An international research project involving engineers and ecologists from the University of Plymouth has received an award from the European Commission.
The Innovative technologies for safer European coasts in a changing climate (THESEUS), which ran from 2009 to 2013, was designed to deliver new ways of applying innovative technological and non-technological solutions to reduce risks on coasts.
Those behind the €8.5million project have now been presented with a Horizon Impact Award, dedicated to EU-funded projects whose results have created societal impact across Europe and beyond.
The University was one of 32 organisations involved in THESEUS, with researchers including Dr Louise Firth, Dr Mick Hanley, Professor Simon Rundle, Dr David Simmonds and Professor Richard Thompson OBE receiving almost €400,000 to work on both the ecological and engineering elements of the project.
They played a crucial role in helping to achieve the project’s aim of developing a holistic, participatory and interdisciplinary approach to understanding the physical, ecological, economic and social components of the coastal system.
Professor Thompson, who led the University’s work on the ecological aspects of the project, said:
“This multi-partner transdisciplinary project brought together some of leading marine scientists, coastal engineers and social scientists across the EU. The breadth of the project allowed us to make considerable advances in understanding and these have since been translated into real impact for coastal management and industrial innovation.

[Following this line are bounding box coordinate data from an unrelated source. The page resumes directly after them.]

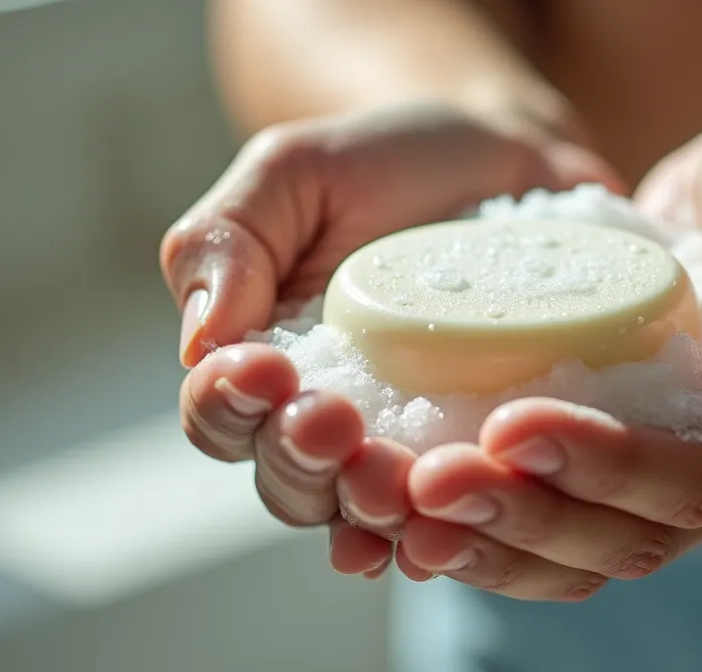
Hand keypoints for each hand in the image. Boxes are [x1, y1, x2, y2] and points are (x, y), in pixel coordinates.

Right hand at [159, 103, 623, 577]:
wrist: (503, 160)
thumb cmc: (383, 163)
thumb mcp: (293, 170)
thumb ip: (227, 239)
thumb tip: (198, 342)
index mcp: (260, 360)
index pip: (217, 412)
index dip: (227, 405)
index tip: (262, 368)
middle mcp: (325, 419)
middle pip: (287, 480)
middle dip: (301, 460)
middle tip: (337, 423)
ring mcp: (405, 442)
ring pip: (365, 511)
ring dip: (369, 508)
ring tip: (394, 481)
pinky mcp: (480, 448)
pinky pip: (454, 512)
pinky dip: (444, 534)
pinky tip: (447, 535)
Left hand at [396, 99, 701, 598]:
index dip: (611, 467)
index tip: (516, 425)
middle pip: (628, 535)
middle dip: (525, 514)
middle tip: (428, 482)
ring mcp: (668, 465)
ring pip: (577, 542)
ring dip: (488, 534)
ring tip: (401, 506)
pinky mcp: (611, 440)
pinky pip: (547, 500)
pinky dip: (482, 513)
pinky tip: (406, 501)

“The University of Plymouth led the ecological elements of the project, and that has directly led to subsequent funding and collaborations. I am delighted to see this recognition for the hard work of marine scientists and engineers at the University and the wider team across the EU.”
The THESEUS project, which was led by the University of Bologna, is one of four across Europe to be recognised in the first Horizon Impact Awards.
During the four-year collaboration, researchers improved the design of coastal defence structures and delivered advanced technologies and best practices based on the lessons learnt at study sites.
They tested the performance of both innovative and traditional defences, such as floating energy converters, submerged reefs, dikes and breakwaters, and nourishment operations in the context of increasing sea-level rise and extreme weather events.
To increase coastal resilience they also examined a wide range of ecologically based strategies, such as maintenance and reinforcement of wetlands, dunes and biogenic reefs, and cost-effective non-technological solutions, such as insurance, land-use plans, business recovery actions and promotion of risk awareness.
The project outcomes were synthesised in a book of guidelines and in a GIS-based decision support system, an exploratory tool allowing the users to perform an integrated coastal risk assessment and to scope different combinations of adaptation options, across short, medium and long-term scenarios.